Придя наутро в больницу, она ужаснулась тем изменениям, что произошли с Генрихом за одну ночь. Впалые щеки, заострившиеся черты, тело усохло, он был как маленький старичок, прежде времени поседевший.
Это был лик смерти, и Эмили поняла это. Она видела его не впервые, но сейчас он наполнил ее душу непередаваемым ужасом.
— Как дела, Биби?
Она отняла руки от лица:
— Генрих. — Надежда пронзила ее: он пришел в себя! Может быть, случится чудо — и добрые силы вернут ему жизнь.
— Как ты себя чувствуешь? Тебе чего-нибудь хочется? Ты хочешь пить?

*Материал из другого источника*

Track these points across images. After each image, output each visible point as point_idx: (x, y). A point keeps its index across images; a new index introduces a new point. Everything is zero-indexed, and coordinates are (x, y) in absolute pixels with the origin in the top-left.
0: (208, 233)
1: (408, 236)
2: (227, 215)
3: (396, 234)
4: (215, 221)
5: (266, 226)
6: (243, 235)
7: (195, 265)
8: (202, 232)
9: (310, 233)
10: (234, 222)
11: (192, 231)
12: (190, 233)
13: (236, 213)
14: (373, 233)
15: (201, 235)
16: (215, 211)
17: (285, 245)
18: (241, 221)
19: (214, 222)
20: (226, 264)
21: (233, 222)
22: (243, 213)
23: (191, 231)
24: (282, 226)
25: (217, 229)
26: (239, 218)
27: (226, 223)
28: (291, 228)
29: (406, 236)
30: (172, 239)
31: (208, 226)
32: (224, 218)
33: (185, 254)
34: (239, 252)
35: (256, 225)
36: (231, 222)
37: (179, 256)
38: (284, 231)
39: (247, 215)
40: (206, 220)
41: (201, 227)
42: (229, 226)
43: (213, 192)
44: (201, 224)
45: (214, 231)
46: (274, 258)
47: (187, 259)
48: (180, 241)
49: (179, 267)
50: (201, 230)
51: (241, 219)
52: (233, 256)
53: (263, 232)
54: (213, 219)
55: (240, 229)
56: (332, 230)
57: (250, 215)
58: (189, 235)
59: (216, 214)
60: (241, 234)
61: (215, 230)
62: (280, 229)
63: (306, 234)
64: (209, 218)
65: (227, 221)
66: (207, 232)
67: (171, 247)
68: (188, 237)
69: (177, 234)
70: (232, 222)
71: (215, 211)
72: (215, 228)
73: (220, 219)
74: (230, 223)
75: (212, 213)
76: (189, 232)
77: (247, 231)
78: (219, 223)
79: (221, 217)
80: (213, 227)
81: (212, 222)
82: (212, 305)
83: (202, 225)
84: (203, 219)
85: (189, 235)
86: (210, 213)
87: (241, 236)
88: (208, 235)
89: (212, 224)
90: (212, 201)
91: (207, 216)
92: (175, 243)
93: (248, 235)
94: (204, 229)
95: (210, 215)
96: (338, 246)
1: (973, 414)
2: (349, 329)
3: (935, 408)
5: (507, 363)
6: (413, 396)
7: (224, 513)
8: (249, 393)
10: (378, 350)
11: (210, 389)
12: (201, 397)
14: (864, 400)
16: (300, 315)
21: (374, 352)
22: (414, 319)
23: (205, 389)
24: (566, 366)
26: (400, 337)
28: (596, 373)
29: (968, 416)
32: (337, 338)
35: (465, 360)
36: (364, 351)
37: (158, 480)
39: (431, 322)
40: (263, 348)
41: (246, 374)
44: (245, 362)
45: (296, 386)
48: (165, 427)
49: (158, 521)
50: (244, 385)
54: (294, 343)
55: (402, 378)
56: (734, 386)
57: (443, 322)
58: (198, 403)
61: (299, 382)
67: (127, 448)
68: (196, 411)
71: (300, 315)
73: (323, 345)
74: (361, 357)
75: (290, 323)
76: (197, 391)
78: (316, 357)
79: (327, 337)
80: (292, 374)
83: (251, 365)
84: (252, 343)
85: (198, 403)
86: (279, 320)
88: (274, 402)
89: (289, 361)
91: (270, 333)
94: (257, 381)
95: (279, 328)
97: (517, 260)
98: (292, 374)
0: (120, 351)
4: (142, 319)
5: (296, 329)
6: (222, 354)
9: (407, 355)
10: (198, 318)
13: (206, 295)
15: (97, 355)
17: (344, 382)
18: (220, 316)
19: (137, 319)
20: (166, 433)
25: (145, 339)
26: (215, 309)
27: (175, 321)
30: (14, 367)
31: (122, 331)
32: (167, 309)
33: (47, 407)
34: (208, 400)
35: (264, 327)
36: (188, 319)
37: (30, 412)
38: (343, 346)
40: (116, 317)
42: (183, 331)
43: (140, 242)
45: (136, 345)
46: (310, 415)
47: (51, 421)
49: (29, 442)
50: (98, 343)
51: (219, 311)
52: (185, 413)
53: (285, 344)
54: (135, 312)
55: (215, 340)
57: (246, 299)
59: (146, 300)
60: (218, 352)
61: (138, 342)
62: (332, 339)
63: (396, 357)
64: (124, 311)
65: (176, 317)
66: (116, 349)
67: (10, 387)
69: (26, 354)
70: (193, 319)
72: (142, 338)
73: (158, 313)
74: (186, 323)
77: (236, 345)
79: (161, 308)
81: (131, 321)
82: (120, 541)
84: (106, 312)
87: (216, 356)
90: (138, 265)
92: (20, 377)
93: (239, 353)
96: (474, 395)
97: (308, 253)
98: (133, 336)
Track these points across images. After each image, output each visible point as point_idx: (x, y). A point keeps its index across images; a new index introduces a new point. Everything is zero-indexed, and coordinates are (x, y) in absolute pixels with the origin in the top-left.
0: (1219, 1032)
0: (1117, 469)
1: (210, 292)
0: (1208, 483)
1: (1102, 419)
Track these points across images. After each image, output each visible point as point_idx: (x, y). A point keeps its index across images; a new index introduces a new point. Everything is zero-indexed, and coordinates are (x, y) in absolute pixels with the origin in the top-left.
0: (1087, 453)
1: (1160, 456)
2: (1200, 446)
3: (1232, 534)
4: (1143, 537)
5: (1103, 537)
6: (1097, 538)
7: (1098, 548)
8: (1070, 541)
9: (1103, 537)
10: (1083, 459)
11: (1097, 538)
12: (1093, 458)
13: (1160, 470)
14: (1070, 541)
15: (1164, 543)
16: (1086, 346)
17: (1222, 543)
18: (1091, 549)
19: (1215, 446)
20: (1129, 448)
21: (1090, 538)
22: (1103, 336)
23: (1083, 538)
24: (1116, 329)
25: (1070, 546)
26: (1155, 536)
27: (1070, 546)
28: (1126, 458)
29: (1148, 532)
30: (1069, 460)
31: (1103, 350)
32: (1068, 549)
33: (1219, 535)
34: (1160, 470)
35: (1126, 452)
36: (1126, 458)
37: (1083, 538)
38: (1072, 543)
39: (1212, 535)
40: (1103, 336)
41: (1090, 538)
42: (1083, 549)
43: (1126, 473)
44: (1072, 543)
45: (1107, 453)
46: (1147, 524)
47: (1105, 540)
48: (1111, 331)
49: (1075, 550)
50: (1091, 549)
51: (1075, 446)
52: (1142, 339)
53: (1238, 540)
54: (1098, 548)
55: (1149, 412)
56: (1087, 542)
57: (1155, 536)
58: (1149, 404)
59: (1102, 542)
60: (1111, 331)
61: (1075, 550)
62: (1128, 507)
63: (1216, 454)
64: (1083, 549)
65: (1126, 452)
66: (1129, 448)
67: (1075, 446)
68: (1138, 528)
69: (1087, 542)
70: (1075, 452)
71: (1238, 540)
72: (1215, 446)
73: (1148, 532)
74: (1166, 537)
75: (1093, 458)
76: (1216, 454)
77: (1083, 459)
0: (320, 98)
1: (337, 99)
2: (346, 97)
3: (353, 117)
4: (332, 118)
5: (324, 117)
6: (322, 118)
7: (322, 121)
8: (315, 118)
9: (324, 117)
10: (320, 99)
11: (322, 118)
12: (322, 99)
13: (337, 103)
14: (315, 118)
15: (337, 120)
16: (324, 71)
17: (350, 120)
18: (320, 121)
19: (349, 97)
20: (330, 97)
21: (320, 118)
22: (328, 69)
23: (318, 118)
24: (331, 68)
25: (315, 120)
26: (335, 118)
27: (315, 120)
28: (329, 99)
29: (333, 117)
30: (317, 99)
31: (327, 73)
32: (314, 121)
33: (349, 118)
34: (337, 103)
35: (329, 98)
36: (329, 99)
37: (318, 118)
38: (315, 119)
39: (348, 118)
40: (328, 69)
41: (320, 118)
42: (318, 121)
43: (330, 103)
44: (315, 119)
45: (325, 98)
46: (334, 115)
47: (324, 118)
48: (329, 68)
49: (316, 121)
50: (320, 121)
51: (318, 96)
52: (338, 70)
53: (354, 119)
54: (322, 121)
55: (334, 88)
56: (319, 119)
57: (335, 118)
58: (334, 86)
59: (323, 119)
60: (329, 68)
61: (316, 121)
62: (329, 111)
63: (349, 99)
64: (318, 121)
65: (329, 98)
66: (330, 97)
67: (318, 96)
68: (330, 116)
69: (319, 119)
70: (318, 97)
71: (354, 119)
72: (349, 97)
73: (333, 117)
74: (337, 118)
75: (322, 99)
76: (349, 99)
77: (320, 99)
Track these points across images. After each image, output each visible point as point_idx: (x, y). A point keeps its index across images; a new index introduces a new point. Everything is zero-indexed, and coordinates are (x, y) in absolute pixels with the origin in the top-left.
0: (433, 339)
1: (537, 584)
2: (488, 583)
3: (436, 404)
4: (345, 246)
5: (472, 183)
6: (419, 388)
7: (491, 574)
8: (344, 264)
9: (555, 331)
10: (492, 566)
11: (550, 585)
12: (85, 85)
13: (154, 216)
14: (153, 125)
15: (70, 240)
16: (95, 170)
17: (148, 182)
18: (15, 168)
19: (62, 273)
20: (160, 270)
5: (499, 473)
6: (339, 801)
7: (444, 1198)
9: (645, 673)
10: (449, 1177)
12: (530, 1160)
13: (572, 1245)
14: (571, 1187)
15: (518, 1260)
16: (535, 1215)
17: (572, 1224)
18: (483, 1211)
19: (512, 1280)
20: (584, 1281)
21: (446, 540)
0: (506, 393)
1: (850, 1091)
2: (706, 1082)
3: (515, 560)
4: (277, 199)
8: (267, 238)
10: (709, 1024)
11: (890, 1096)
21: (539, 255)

— Виш-шни, — прошептал он. — Есть свежая вишня? Здесь?
— Я сейчас узнаю.
Исполненная благодарности за это желание, она пожала его здоровую руку и выбежала из палаты, чтобы принести ему вишни. Она послала за ней сразу двух сестер милосердия. Но когда они обе вернулись со смущенными лицами и сообщили, что, к большому сожалению, в больнице нет сейчас вишни и фрау Рюте нужно послать за ягодами в город, — к тому времени Генрих снова потерял сознание.
Весь вечер Эмили просидела подле него, смачивая его пылающий лоб одеколоном. И когда его лицо становилось прохладнее, почти таким же холодным, как его рука, она прислушивалась к его дыханию, которое, временами пропадая, становилось все более поверхностным и все более неровным.
Пока не наступила полная тишина. Было тихо и холодно.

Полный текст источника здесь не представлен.